How Data Stays Organized: The Magic of Relational Databases

Disclaimer: This article focuses only on Relational Databases and how it came into existence. Please follow the DBMS series to understand the Databases and Management Systems completely.

Why Relational Database Model (HISTORY)?

To understand why relational database model came into picture, first we need to understand two historical models - Hierarchical and Network Model.

Hierarchical Model

This is a fairly old model. It was primarily used by IBM in 60s and 70s and it is not seen much now due to its inefficiencies. So, let’s look at how does the data gets organized in a Hierarchical Model? As the name suggests - there is a hierarchy. It decides to store and organize the data in a tree like structure, and it has this concept of parent-child relationship.

In the below image, we can see that the parent AUTHOR has two children, Abhishek and Amish, and Abhishek and Amish have two children as well Book1 and Book2 (two books that they wrote). Please note every child can only have a single root (parent). This means we don’t have the ability to say that Abhishek and Amish both co-authored Book2, there is no linking of one’s child node to someone else’s child.

With this tree like structure, we have already put a constraint “one-to-many relationship” - Every parent can have multiple children, but every child can have only one parent.

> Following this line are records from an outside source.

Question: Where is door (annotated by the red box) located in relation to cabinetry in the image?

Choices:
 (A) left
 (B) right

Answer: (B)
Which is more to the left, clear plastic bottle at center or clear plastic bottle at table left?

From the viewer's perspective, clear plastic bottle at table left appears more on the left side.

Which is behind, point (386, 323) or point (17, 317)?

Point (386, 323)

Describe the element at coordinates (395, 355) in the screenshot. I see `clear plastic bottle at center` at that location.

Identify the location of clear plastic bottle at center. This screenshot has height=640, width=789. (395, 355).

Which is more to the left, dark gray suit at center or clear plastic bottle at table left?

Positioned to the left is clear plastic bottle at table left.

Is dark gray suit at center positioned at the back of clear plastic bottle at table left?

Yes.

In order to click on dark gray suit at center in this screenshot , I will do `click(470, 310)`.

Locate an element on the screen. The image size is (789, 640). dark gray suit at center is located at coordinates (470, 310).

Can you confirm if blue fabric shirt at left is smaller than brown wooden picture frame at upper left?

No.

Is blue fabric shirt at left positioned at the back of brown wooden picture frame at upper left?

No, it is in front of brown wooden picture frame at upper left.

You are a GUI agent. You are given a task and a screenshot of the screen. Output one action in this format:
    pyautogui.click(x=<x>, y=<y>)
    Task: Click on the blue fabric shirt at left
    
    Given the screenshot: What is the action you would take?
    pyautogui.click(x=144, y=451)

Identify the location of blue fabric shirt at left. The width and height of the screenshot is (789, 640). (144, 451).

To emulate this model or to see how the data was stored in a Hierarchical model, we can see an XML example:

<!-- ONLY FOR REPRESENTATION, BACK IN THE DAY - DATA WAS NOT STORED LIKE THIS IN A HIERARCHICAL MODEL -->
<Author> 
    <Abhishek>
        <Name>Abhishek Chandra</Name>
        <Country>India</Country>
        <Book1>
            <Released>06/04/1961</Released>
        </Book1>
        <Book2>
            <Released>01/12/1967</Released>
        </Book2>
    </Abhishek>
    <Amish>
        <Name>Amish</Name>
        <Country>India</Country>
        <Book1>
            <Released>06/04/1961</Released>
        </Book1>
        <Book2>
            <Released>10/01/1962</Released>
        </Book2>
    </Amish>
</Author>

Drawback: If I delete one of the parent node from the above structure, all the child node information will be deleted - POOF! So, the child data is tightly coupled here because it’s directly related to the parent node.

Again, these models are rarely used today due to their inefficiencies.

Networking Model

The Networking Model expanded on the Hierarchical Model - allowing many-to-many relationships. Networking Model allows co-authoring, Abhishek can now help Amish on Book1.

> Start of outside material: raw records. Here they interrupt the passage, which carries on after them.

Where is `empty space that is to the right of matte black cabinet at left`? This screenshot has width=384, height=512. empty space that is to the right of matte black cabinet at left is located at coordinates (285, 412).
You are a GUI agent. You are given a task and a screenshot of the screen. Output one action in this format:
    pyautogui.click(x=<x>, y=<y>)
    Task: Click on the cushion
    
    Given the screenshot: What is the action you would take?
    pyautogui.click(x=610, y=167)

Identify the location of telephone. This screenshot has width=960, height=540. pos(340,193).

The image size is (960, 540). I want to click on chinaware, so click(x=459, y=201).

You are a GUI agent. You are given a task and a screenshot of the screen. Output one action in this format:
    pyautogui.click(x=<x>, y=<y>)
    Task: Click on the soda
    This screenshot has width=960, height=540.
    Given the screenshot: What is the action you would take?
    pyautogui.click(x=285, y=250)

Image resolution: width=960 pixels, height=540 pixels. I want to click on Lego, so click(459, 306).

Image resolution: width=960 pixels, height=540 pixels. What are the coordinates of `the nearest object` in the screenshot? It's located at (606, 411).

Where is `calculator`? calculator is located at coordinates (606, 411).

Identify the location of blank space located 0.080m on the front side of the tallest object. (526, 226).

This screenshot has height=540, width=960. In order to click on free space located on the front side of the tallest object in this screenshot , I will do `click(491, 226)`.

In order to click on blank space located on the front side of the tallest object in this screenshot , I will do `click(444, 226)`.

As this model expanded on the Hierarchical Model and allowed many-to-many relationships, it became a bit more complex to manage your data. If we took our XML example from Hierarchical Model, it would look something like below for Networking Model:

<!-- ONLY FOR REPRESENTATION, BACK IN THE DAY - DATA WAS NOT STORED LIKE THIS IN A NETWORKING MODEL -->
<Author> 
    <Abhishek>
        <Name>Abhishek Chandra</Name>
        <Country>India</Country>
        <Book1 author="Amish" relation="co-author" />
        <Book2>
            <Released>01/12/1967</Released>
        </Book2>
    </Abhishek>
    <Amish>
        <Name>Amish</Name>
        <Country>India</Country>
        <Book1>
            <Released>06/04/1961</Released> <!-- This ONE -->
        </Book1>
        <Book2>
            <Released>10/01/1962</Released>
        </Book2>
    </Amish>
</Author>

If you see, Book1 is authored by Abhishek and co-authored by Amish. Now, If Amish deleted Book1 from his entries, the software would go and check all of the other data and see if there is a book that links to the Author Amish, so that it can manage the deletion. This method became more complex for the software to look at relationships and warrant the relationship between data.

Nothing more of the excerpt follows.